In his opening remarks, the seminar convenor, Fridolin Cardinal Ambongo, the SECAM President, expressed gratitude to the Holy Father, Pope Francis, for maintaining the African number and keeping the same persons as members of the Second Session of the ongoing Synod on Synodality. The Nairobi seminar, he said, was an opportunity to reflect on and share experiences that have animated the African synodal journey from the first session of 2023 to date.
How can we become a Synodal Church?
Reflecting on the first phase of the Synodal Assembly 2023, Cardinal Ambongo reminded delegates about the invitation for them to be witnesses to the synodal experience that they lived in Rome. The seminar is thus another occasion to share what they have lived, taught, learnt and observed during the almost six months since the conclusion of the first session last October.
Cardinal Ambongo asked, “How can we become a Synodal Church in mission?” He explained that this reflection question should not limit delegates to the level of technicalities or procedural improvements that make the Church’s structures more efficient. The focus should be on encouraging everyone’s participation in various vocations within the Church, charisms, and ministries in the single mission of announcing Jesus Christ to the world.
According to the prelate of Kinshasa, the seminar also allows delegates to reflect on the guiding questions proposed by the Secretariat for the Synod given the upcoming 2024 Assembly. Some of these topics include the synodal method and the “place” of the synodal Church in mission.
SCCs as seeds of synodality
The Cardinal also made reference to Africa's unique experience and contribution to the Synod on Synodality.
“Let us bear in mind and value the typical African experiences of synodality and mission, which have made the Church in Africa grow with its own characteristics.
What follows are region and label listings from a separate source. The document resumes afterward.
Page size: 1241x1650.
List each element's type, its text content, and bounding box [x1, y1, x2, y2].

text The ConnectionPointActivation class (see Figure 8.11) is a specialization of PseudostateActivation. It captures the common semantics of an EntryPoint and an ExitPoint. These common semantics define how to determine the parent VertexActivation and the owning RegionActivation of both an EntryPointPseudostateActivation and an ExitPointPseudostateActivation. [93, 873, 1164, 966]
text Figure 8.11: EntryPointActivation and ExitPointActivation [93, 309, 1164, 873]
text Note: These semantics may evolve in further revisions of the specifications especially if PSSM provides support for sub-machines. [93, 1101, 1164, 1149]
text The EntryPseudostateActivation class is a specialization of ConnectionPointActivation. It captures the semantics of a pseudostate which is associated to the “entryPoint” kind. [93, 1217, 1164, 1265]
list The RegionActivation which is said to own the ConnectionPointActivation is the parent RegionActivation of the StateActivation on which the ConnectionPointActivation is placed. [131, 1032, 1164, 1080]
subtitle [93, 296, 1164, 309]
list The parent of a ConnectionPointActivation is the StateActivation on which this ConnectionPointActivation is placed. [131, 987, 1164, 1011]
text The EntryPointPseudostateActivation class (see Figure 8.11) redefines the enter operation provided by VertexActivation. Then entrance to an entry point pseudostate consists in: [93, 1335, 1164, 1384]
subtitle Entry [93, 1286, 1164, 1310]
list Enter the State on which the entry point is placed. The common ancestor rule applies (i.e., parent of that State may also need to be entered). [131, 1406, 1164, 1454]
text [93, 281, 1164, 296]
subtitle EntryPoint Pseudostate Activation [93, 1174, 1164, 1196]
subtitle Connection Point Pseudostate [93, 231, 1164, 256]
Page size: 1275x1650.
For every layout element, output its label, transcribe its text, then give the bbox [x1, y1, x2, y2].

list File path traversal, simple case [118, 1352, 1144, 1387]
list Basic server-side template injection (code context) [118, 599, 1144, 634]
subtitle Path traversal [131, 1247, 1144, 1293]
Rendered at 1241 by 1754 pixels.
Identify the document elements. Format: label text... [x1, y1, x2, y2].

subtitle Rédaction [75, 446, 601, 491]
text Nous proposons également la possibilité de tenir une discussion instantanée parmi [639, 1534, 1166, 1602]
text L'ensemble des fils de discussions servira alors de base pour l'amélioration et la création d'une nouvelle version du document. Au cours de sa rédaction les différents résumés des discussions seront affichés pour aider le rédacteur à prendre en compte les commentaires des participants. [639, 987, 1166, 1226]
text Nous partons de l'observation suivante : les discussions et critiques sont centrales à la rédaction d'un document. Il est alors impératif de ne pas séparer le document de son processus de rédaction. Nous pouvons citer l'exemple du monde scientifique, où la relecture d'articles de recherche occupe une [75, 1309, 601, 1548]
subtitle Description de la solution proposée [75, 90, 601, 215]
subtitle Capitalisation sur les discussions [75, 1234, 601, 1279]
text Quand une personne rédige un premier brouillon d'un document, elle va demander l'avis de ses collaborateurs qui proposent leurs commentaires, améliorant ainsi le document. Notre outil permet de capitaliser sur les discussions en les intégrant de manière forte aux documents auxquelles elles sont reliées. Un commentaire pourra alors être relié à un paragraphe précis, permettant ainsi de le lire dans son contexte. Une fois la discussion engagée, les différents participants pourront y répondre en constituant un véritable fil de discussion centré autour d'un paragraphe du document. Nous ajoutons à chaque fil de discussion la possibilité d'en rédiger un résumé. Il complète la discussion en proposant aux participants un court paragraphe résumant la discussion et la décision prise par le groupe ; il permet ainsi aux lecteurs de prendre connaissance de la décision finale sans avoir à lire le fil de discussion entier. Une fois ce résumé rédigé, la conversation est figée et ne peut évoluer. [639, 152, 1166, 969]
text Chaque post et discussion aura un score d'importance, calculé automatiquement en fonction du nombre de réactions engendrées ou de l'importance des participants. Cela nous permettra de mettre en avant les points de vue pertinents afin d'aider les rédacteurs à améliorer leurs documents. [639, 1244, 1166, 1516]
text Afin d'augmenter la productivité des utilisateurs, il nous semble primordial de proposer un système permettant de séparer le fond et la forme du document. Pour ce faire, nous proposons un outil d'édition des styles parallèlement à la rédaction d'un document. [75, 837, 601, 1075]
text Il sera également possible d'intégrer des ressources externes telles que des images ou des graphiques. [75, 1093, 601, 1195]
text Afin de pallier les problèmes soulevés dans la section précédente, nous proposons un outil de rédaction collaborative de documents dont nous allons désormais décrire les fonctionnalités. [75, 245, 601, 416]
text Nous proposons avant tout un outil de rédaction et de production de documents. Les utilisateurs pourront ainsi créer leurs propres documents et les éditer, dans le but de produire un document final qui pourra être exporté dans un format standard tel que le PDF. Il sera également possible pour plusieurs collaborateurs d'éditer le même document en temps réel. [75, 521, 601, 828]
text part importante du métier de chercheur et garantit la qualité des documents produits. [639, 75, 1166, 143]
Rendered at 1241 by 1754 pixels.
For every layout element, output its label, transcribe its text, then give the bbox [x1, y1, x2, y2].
In this process, we cannot ignore the experience of the Small Christian Communities (SCCs), which have been seeds of synodality since the time of the Second Vatican Council. These ways of being Church, typical of our continent and nourished by the philosophical principle of Ubuntu, have made the Church grow in Africa, as a true family of God, where the forms of masses and anonymity are overcome by bonds of brotherhood, interconnection and mutual support; where the mission is not only carried out by words but above all by small gestures of attention, care, visits, sharing and the communion of feelings in different circumstances. All of this, characterizes the richness of the Church in Africa, and we must have the courage to share it with the universal Church,” said Cardinal Amongo.